Report every line in the listing below that contains the string "spaces", copying each such line in full. Letter case must match.

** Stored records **
>> START

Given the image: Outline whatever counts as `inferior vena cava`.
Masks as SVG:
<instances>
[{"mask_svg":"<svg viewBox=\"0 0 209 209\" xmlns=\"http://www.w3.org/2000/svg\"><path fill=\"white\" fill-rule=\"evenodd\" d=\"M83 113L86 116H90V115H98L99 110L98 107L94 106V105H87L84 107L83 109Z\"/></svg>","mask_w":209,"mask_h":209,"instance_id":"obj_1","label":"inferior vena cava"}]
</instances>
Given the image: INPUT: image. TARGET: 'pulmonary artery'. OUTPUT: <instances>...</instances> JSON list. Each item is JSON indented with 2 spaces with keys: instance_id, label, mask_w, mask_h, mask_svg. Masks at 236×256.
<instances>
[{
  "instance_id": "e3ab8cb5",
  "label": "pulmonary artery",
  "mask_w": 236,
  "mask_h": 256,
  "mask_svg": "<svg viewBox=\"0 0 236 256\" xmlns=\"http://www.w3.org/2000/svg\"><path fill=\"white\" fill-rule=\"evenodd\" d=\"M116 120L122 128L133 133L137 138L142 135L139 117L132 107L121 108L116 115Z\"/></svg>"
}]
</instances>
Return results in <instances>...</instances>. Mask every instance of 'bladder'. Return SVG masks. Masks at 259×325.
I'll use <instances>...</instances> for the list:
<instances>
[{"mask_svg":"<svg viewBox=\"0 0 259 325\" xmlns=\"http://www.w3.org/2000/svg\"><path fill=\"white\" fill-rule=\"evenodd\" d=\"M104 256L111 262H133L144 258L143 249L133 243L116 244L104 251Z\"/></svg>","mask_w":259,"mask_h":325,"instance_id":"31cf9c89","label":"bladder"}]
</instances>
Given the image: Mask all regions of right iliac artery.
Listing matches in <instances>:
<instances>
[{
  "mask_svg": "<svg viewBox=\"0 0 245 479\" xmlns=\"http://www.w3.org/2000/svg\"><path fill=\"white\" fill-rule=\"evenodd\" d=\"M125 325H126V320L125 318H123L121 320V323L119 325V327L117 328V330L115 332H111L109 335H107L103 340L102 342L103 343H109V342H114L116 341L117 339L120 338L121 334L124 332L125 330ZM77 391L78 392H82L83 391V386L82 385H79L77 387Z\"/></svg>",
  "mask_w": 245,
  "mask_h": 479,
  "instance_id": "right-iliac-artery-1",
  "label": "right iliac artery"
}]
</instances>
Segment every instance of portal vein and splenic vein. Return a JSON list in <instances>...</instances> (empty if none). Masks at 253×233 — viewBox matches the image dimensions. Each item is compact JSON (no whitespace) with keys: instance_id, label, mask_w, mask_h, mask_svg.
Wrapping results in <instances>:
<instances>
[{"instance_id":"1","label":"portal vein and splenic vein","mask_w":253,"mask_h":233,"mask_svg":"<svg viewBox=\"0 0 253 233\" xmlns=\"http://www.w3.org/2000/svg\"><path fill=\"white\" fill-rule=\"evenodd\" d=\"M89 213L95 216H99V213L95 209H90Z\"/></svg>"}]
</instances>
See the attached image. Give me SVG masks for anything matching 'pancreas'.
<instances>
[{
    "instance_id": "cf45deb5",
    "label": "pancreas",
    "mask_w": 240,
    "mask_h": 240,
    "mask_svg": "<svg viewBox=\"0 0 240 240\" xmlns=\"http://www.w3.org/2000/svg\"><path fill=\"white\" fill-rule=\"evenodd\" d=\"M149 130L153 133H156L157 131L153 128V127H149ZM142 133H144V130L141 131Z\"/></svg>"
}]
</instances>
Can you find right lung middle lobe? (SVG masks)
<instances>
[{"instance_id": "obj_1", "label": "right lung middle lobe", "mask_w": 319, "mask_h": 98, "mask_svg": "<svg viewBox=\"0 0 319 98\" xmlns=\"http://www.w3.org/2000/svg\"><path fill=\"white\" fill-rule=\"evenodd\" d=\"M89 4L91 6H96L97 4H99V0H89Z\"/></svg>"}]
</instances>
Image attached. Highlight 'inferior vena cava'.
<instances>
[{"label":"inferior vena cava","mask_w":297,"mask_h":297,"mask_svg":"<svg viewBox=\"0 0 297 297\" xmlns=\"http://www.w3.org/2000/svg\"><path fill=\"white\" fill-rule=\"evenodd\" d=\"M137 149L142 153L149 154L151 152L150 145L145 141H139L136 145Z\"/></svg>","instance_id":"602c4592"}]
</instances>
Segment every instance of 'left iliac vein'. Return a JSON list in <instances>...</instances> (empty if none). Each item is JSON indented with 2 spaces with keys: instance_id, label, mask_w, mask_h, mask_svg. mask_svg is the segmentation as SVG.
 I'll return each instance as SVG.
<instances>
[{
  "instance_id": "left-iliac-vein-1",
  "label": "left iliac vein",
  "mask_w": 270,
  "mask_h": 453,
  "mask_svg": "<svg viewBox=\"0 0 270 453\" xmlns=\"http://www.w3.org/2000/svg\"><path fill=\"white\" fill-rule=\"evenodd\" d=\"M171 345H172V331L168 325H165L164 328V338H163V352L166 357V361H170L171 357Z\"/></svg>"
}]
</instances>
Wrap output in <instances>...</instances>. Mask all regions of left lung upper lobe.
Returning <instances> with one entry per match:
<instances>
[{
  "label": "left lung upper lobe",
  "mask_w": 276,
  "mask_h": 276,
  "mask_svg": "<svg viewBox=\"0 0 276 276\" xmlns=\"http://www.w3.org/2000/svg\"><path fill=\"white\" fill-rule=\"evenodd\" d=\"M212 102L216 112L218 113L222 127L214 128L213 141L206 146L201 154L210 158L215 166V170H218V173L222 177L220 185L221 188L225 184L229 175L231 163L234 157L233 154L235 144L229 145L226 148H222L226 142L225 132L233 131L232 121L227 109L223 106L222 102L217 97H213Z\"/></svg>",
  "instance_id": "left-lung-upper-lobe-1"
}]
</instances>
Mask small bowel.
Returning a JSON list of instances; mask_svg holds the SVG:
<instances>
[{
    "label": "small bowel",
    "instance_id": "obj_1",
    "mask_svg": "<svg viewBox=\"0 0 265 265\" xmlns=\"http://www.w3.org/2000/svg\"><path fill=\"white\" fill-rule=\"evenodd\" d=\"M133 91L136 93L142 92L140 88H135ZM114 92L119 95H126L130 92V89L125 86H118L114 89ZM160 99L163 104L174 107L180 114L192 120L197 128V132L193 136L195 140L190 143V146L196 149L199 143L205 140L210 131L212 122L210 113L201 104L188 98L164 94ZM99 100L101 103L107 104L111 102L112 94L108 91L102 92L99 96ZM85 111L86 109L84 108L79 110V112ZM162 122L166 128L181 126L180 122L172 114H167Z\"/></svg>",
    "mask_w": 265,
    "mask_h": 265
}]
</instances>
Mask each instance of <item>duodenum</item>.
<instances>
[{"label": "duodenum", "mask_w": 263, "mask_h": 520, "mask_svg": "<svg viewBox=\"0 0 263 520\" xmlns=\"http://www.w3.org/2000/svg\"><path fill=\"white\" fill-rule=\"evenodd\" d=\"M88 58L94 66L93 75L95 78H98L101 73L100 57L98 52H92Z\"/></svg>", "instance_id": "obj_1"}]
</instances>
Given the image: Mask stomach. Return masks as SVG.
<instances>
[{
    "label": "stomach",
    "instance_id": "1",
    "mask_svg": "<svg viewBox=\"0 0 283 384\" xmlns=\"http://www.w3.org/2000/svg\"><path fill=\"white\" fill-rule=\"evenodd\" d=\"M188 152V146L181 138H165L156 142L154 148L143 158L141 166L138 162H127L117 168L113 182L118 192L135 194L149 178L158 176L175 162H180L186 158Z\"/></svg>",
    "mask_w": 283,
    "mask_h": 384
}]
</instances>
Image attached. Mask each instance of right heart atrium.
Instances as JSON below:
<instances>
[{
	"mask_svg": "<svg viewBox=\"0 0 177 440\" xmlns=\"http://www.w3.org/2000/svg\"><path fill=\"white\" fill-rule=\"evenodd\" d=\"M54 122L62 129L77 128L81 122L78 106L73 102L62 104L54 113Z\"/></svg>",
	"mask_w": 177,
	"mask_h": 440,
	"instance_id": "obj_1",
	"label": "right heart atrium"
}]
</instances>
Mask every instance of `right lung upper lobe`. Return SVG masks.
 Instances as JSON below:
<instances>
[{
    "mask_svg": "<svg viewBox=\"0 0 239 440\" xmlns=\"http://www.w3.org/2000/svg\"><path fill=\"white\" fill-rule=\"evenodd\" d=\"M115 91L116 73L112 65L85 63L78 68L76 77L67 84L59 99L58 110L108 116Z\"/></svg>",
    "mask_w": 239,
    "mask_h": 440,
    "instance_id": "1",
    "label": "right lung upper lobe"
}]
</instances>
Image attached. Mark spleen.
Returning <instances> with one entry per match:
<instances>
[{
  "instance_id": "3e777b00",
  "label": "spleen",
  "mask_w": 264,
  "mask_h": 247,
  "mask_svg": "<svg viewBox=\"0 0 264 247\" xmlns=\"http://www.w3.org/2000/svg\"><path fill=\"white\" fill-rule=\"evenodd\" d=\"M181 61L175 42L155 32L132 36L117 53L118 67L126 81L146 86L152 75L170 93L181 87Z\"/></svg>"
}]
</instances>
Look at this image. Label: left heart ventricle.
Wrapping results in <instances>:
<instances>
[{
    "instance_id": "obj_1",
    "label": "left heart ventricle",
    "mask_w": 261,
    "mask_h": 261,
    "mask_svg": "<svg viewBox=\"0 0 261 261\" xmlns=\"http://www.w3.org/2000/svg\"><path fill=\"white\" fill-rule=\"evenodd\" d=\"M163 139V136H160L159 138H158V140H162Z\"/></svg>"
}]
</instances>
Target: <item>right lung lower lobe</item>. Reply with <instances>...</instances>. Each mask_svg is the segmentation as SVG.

>> END

** Solution to the problem **
Given the image: INPUT: image. TARGET: 'pulmonary artery'. OUTPUT: <instances>...</instances> JSON list. Each item is JSON indented with 2 spaces with keys: instance_id, label, mask_w, mask_h, mask_svg. Masks at 236×256.
Segment every instance of 'left iliac vein'. Return a JSON list in <instances>...</instances> (empty if none). Each item is JSON indented with 2 spaces with keys: instance_id, label, mask_w, mask_h, mask_svg. mask_svg is the segmentation as SVG.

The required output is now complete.